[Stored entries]
◆ ◆ ◆ ◆ ◆

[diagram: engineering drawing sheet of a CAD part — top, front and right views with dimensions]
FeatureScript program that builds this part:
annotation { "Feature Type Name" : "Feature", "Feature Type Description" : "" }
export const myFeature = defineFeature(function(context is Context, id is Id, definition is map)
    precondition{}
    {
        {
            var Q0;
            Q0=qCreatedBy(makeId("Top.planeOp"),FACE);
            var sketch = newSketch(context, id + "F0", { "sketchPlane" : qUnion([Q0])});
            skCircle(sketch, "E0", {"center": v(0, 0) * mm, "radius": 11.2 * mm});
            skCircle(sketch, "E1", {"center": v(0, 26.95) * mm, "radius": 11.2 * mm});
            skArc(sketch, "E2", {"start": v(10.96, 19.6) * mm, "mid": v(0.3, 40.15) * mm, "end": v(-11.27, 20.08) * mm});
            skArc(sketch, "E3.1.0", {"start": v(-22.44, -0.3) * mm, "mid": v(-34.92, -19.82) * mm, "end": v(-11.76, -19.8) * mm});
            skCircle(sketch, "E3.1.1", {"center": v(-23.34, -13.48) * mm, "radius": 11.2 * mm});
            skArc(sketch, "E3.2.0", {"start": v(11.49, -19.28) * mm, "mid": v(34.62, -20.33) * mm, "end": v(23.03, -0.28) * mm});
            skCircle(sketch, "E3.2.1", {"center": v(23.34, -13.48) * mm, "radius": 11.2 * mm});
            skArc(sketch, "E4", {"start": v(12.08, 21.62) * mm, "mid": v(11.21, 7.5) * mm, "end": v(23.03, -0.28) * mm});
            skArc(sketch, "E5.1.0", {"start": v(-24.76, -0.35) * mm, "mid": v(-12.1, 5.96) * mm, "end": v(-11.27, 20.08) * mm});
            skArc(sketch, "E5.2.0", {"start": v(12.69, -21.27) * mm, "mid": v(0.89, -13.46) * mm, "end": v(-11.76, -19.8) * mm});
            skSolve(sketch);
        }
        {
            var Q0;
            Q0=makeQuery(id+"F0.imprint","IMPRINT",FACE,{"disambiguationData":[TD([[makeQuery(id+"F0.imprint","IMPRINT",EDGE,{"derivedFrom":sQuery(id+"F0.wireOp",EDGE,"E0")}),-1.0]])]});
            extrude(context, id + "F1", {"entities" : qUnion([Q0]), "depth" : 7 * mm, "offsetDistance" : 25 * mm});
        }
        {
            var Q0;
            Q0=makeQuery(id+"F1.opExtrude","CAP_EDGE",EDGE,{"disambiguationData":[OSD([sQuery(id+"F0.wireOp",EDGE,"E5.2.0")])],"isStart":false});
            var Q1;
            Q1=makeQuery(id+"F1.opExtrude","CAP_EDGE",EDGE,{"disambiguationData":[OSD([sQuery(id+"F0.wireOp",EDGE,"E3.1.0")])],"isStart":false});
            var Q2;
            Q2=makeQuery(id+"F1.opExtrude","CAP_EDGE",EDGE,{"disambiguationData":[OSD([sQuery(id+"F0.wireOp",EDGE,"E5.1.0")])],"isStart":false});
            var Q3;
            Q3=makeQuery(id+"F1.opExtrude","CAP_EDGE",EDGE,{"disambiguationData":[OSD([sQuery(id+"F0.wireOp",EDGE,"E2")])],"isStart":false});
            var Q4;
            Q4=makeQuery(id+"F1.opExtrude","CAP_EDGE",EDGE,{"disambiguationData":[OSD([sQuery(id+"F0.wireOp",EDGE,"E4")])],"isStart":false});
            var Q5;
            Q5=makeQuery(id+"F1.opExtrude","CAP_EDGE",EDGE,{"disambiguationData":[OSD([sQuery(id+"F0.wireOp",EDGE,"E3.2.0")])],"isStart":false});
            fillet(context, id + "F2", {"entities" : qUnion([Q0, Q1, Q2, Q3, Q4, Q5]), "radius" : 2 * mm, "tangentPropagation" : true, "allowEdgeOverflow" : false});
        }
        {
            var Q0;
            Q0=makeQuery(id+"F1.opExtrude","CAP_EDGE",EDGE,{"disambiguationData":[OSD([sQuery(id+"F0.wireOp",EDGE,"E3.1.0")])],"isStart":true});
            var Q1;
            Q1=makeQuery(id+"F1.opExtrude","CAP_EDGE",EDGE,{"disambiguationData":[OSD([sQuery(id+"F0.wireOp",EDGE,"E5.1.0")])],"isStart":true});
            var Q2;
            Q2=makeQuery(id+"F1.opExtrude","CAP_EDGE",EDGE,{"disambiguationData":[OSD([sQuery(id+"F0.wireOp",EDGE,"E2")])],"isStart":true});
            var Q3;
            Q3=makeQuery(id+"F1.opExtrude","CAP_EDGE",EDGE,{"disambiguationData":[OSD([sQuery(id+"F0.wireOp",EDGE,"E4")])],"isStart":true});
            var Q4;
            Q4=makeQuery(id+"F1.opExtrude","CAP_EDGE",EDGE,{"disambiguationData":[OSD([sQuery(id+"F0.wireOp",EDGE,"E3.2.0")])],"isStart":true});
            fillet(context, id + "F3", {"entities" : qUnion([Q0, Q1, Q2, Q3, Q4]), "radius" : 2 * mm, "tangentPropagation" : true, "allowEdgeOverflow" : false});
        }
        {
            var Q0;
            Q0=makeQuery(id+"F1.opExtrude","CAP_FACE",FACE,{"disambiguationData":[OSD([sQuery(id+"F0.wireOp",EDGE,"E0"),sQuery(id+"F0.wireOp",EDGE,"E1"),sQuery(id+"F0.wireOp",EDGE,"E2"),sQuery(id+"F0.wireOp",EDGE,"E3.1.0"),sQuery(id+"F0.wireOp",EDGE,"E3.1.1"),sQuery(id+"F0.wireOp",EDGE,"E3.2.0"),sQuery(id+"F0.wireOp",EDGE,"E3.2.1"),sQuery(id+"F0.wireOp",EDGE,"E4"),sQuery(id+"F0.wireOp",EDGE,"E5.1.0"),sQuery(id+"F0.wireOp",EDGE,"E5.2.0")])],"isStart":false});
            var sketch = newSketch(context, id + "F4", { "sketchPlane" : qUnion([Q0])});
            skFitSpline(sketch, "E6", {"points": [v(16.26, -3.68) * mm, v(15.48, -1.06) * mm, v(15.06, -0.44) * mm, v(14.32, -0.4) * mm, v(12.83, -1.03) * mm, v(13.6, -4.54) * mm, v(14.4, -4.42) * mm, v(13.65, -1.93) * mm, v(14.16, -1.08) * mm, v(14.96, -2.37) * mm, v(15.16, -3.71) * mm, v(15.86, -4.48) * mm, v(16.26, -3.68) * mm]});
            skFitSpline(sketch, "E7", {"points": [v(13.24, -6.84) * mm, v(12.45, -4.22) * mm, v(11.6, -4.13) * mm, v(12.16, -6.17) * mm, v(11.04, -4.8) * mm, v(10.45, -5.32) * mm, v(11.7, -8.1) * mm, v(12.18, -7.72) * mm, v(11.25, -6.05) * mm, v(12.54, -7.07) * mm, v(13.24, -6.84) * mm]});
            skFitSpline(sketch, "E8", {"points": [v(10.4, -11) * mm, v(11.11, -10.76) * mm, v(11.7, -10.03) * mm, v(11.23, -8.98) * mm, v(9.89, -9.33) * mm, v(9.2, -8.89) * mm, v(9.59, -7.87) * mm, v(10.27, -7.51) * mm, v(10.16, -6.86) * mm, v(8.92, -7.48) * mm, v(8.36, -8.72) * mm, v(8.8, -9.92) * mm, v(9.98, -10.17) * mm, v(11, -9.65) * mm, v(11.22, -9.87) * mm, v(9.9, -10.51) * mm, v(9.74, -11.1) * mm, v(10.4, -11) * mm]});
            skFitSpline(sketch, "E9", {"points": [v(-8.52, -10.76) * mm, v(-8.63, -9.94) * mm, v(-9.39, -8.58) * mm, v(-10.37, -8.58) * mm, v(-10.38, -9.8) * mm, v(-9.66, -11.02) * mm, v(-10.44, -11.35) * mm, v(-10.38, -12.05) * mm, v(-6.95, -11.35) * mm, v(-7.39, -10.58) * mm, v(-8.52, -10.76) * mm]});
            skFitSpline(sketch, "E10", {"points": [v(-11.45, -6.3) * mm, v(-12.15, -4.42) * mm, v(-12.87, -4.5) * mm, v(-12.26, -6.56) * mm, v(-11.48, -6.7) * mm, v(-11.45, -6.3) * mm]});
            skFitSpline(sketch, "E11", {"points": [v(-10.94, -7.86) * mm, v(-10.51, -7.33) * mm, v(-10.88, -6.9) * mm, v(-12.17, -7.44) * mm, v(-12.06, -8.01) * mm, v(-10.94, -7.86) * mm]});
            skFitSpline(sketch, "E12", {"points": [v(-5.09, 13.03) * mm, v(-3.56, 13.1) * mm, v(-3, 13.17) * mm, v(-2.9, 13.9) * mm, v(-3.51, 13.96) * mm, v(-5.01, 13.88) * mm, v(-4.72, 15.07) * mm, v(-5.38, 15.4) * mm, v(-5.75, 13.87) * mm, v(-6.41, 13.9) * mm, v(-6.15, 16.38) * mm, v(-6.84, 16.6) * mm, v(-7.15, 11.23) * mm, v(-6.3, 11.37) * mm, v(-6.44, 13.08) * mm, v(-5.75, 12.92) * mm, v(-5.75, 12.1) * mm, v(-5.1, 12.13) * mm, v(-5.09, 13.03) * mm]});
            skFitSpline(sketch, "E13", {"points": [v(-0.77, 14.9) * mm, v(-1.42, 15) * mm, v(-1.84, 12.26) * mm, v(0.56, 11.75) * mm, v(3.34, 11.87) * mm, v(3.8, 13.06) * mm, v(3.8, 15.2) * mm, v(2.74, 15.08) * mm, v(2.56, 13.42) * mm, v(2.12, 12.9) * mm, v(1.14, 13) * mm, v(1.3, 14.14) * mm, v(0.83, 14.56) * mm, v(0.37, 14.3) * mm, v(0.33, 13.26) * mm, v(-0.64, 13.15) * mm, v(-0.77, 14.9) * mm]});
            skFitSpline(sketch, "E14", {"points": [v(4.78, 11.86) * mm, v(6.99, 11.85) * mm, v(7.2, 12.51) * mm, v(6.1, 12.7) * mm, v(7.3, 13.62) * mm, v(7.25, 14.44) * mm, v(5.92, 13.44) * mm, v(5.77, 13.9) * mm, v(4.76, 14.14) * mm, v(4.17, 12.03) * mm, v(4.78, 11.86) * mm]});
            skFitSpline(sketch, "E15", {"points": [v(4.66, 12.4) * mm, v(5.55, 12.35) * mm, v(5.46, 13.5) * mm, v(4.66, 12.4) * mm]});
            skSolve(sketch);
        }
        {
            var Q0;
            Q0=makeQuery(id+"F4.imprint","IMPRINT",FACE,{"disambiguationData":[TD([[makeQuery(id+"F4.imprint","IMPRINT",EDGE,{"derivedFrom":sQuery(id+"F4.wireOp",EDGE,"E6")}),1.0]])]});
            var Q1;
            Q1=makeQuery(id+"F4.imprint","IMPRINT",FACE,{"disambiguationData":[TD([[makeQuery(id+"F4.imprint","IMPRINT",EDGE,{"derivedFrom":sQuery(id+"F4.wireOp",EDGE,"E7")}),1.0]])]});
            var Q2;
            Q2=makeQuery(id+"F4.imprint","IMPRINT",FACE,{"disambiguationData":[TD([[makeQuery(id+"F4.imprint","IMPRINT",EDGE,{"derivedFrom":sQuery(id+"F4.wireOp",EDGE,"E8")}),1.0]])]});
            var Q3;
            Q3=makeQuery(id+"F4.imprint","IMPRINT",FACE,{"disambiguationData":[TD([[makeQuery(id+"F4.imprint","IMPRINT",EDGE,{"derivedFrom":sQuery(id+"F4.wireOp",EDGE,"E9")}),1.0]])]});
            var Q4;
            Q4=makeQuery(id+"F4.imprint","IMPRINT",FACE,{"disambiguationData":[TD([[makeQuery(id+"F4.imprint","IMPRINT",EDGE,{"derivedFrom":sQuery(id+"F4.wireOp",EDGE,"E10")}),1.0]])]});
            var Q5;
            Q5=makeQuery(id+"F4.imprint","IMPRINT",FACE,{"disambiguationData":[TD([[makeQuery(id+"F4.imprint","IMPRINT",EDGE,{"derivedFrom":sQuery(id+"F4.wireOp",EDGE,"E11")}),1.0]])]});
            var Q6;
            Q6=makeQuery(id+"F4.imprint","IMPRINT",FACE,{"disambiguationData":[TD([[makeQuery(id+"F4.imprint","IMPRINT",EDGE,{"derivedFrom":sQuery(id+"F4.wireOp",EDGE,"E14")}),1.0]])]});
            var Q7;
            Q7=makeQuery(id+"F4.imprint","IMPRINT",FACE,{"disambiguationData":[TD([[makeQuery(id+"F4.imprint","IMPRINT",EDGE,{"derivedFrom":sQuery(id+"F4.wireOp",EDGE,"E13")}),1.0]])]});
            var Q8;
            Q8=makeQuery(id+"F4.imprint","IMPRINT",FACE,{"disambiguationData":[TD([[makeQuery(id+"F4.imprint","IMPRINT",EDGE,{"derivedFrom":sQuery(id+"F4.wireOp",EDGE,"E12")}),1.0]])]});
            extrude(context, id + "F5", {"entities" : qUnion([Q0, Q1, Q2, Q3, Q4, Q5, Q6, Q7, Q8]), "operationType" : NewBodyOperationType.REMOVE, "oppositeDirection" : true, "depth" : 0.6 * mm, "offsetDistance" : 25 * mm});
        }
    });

◆ ◆ ◆ ◆ ◆

■ WHAT THE TASK REQUIRES: Duplicate the items from the very beginning down to the line containing "v(12.08, 21.62) *", including both ends.

■ OUTPUT OF THE EXERCISE:
[diagram: engineering drawing sheet of a CAD part — top, front and right views with dimensions]
FeatureScript program that builds this part:
annotation { "Feature Type Name" : "Feature", "Feature Type Description" : "" }
export const myFeature = defineFeature(function(context is Context, id is Id, definition is map)
    precondition{}
    {
        {
            var Q0;
            Q0=qCreatedBy(makeId("Top.planeOp"),FACE);
            var sketch = newSketch(context, id + "F0", { "sketchPlane" : qUnion([Q0])});
            skCircle(sketch, "E0", {"center": v(0, 0) * mm, "radius": 11.2 * mm});
            skCircle(sketch, "E1", {"center": v(0, 26.95) * mm, "radius": 11.2 * mm});
            skArc(sketch, "E2", {"start": v(10.96, 19.6) * mm, "mid": v(0.3, 40.15) * mm, "end": v(-11.27, 20.08) * mm});
            skArc(sketch, "E3.1.0", {"start": v(-22.44, -0.3) * mm, "mid": v(-34.92, -19.82) * mm, "end": v(-11.76, -19.8) * mm});
            skCircle(sketch, "E3.1.1", {"center": v(-23.34, -13.48) * mm, "radius": 11.2 * mm});
            skArc(sketch, "E3.2.0", {"start": v(11.49, -19.28) * mm, "mid": v(34.62, -20.33) * mm, "end": v(23.03, -0.28) * mm});
            skCircle(sketch, "E3.2.1", {"center": v(23.34, -13.48) * mm, "radius": 11.2 * mm});
            skArc(sketch, "E4", {"start": v(12.08, 21.62) * mm, "mid": v(11.21, 7.5) * mm, "end": v(23.03, -0.28) * mm});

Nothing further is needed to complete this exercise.